▸ Page images and the text read from them
======
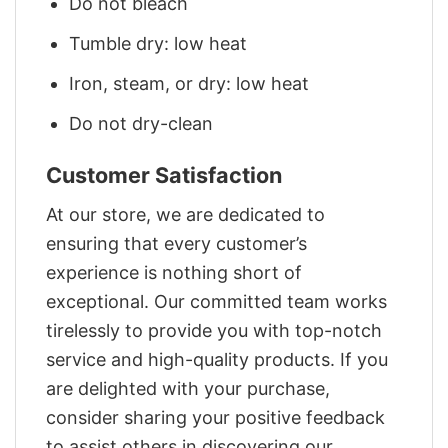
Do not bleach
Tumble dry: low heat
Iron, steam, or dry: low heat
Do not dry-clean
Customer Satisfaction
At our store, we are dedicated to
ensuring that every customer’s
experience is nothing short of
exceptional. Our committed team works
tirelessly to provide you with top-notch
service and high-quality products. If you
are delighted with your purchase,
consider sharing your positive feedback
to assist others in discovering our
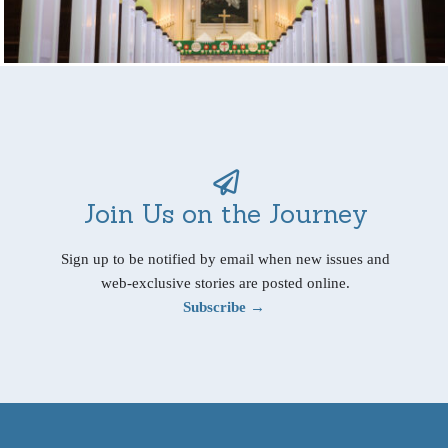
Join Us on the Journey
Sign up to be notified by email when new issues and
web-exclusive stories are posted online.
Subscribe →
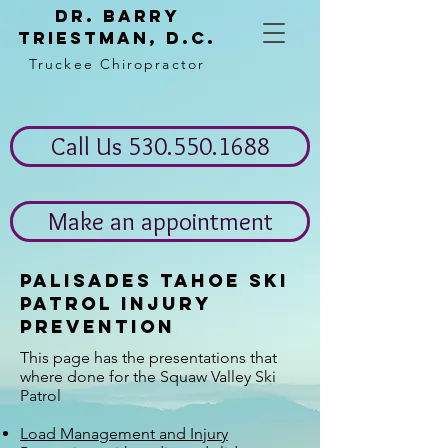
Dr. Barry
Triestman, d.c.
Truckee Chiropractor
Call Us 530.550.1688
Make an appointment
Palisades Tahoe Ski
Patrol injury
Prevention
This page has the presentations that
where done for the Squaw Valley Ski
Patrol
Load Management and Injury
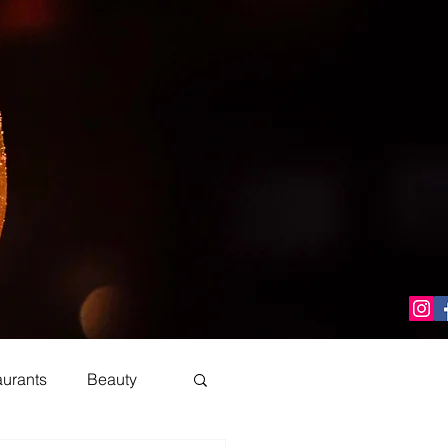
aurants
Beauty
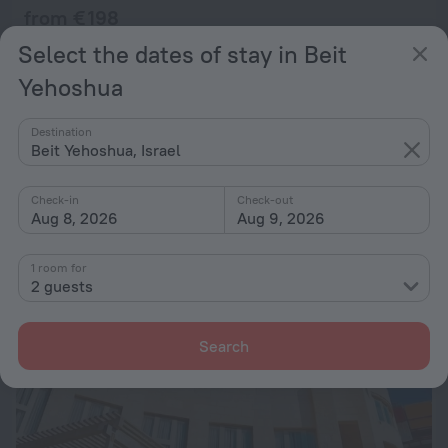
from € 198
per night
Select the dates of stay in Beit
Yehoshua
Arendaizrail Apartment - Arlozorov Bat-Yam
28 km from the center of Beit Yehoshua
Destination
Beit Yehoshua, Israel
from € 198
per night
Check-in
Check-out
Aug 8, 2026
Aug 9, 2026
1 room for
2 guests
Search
======
▸ YOUR OBJECTIVE
Lay out the material as a numbered list, starting from the beginning and running through the line that contains "Subscribe →". Skip blank lines and leave the pictures out.

▸ EXERCISE RESULT
1. Do not bleach
2. Tumble dry: low heat
3. Iron, steam, or dry: low heat
4. Do not dry-clean
5. Customer Satisfaction
6. At our store, we are dedicated to
7. ensuring that every customer’s
8. experience is nothing short of
9. exceptional. Our committed team works
10. tirelessly to provide you with top-notch
11. service and high-quality products. If you
12. are delighted with your purchase,
13. consider sharing your positive feedback
14. to assist others in discovering our
15. Join Us on the Journey
16. Sign up to be notified by email when new issues and
17. web-exclusive stories are posted online.
18. Subscribe →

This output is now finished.